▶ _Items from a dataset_
☆ ☆ ☆ ☆ ☆

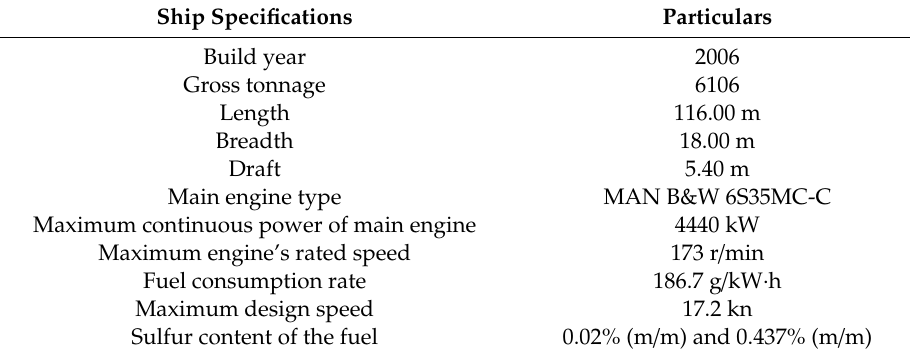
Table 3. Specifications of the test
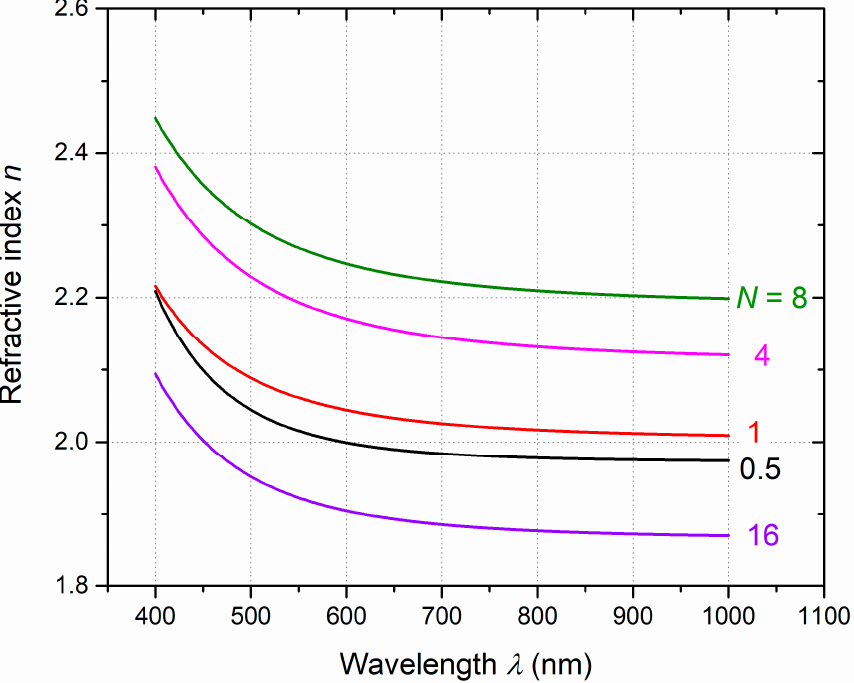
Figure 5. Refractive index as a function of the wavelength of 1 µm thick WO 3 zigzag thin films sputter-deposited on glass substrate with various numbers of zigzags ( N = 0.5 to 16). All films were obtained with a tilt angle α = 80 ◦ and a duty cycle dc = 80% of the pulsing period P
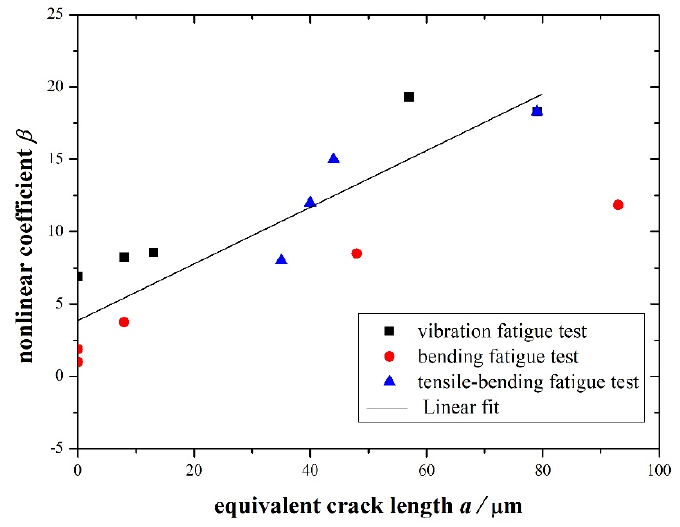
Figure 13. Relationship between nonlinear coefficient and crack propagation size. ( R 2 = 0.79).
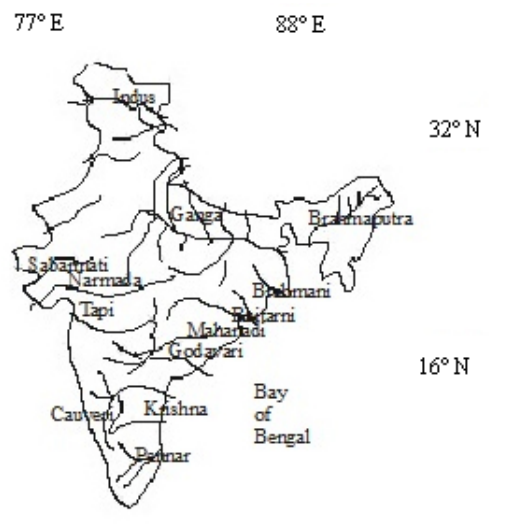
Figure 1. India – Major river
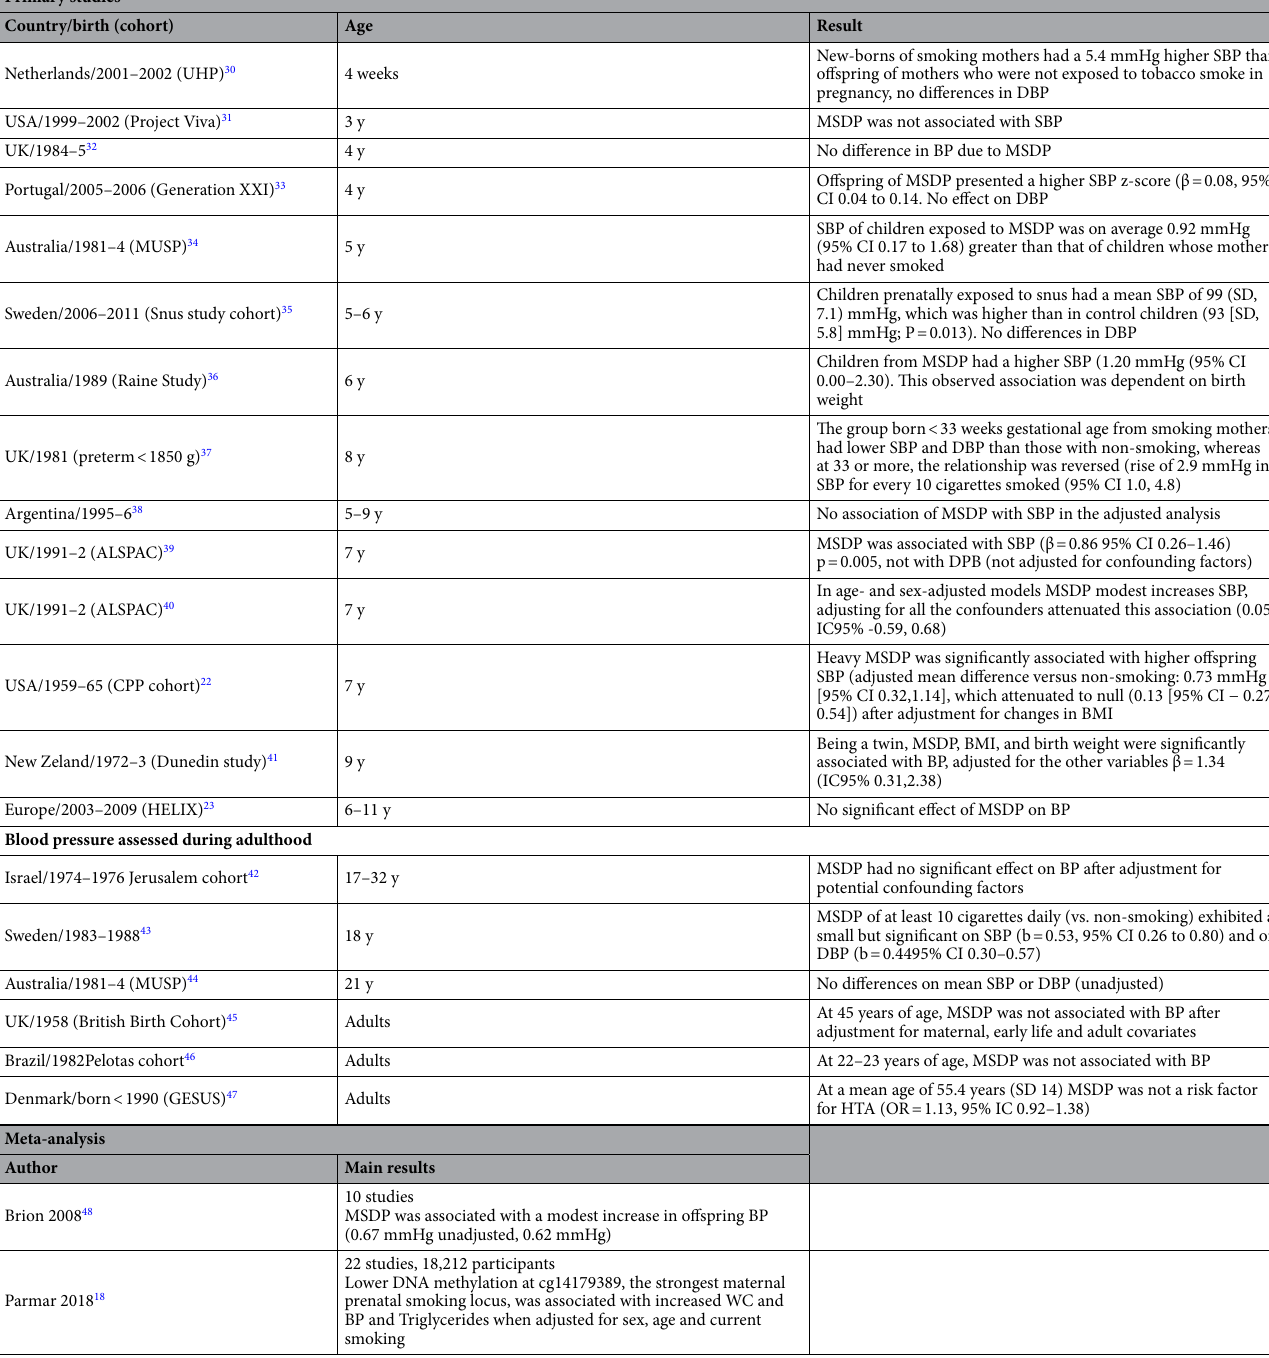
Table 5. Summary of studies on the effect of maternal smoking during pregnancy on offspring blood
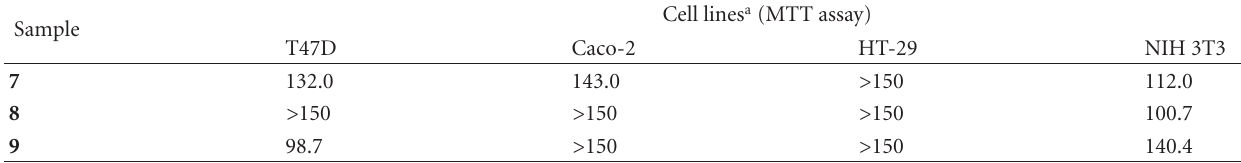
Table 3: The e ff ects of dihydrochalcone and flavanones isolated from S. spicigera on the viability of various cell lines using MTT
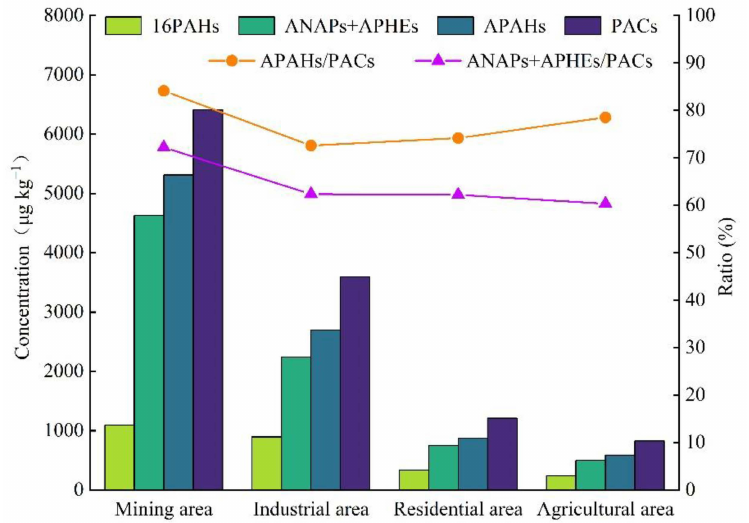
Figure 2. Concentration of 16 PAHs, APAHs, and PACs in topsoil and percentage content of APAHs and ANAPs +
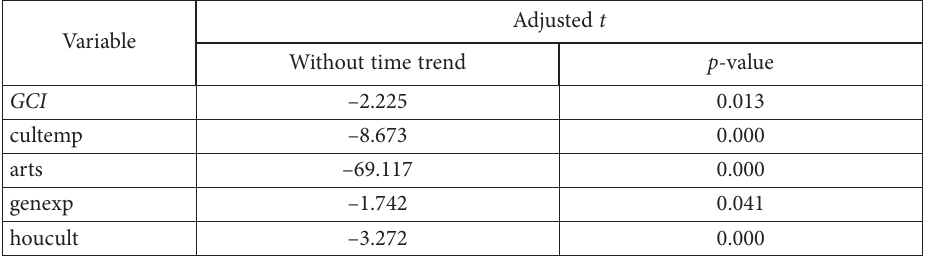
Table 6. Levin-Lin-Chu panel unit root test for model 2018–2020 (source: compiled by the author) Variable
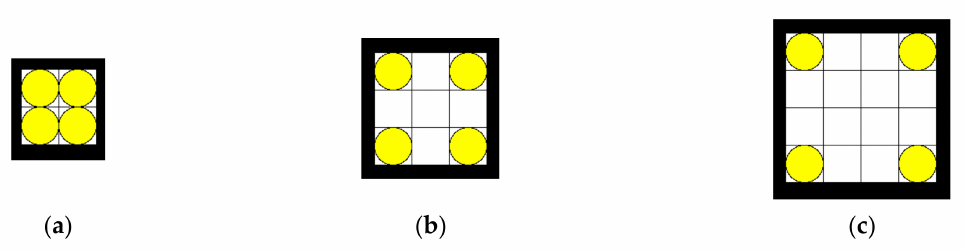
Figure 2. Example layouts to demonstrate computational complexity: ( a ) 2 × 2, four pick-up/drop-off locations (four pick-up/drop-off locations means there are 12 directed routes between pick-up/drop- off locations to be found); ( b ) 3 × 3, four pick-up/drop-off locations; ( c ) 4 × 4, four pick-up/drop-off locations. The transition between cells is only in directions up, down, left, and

☆ ☆ ☆ ☆ ☆

▶ _Task prompt_
Needed here is only the span from the line with "Table 5. Summary" through the last line of the entries, copied exactly with both ends and without pictures.

▶ _Written reply_
Table 5. Summary of studies on the effect of maternal smoking during pregnancy on offspring blood
Table 3: The e ff ects of dihydrochalcone and flavanones isolated from S. spicigera on the viability of various cell lines using MTT
Figure 2. Concentration of 16 PAHs, APAHs, and PACs in topsoil and percentage content of APAHs and ANAPs +
Table 6. Levin-Lin-Chu panel unit root test for model 2018–2020 (source: compiled by the author) Variable
Figure 2. Example layouts to demonstrate computational complexity: ( a ) 2 × 2, four pick-up/drop-off locations (four pick-up/drop-off locations means there are 12 directed routes between pick-up/drop- off locations to be found); ( b ) 3 × 3, four pick-up/drop-off locations; ( c ) 4 × 4, four pick-up/drop-off locations. The transition between cells is only in directions up, down, left, and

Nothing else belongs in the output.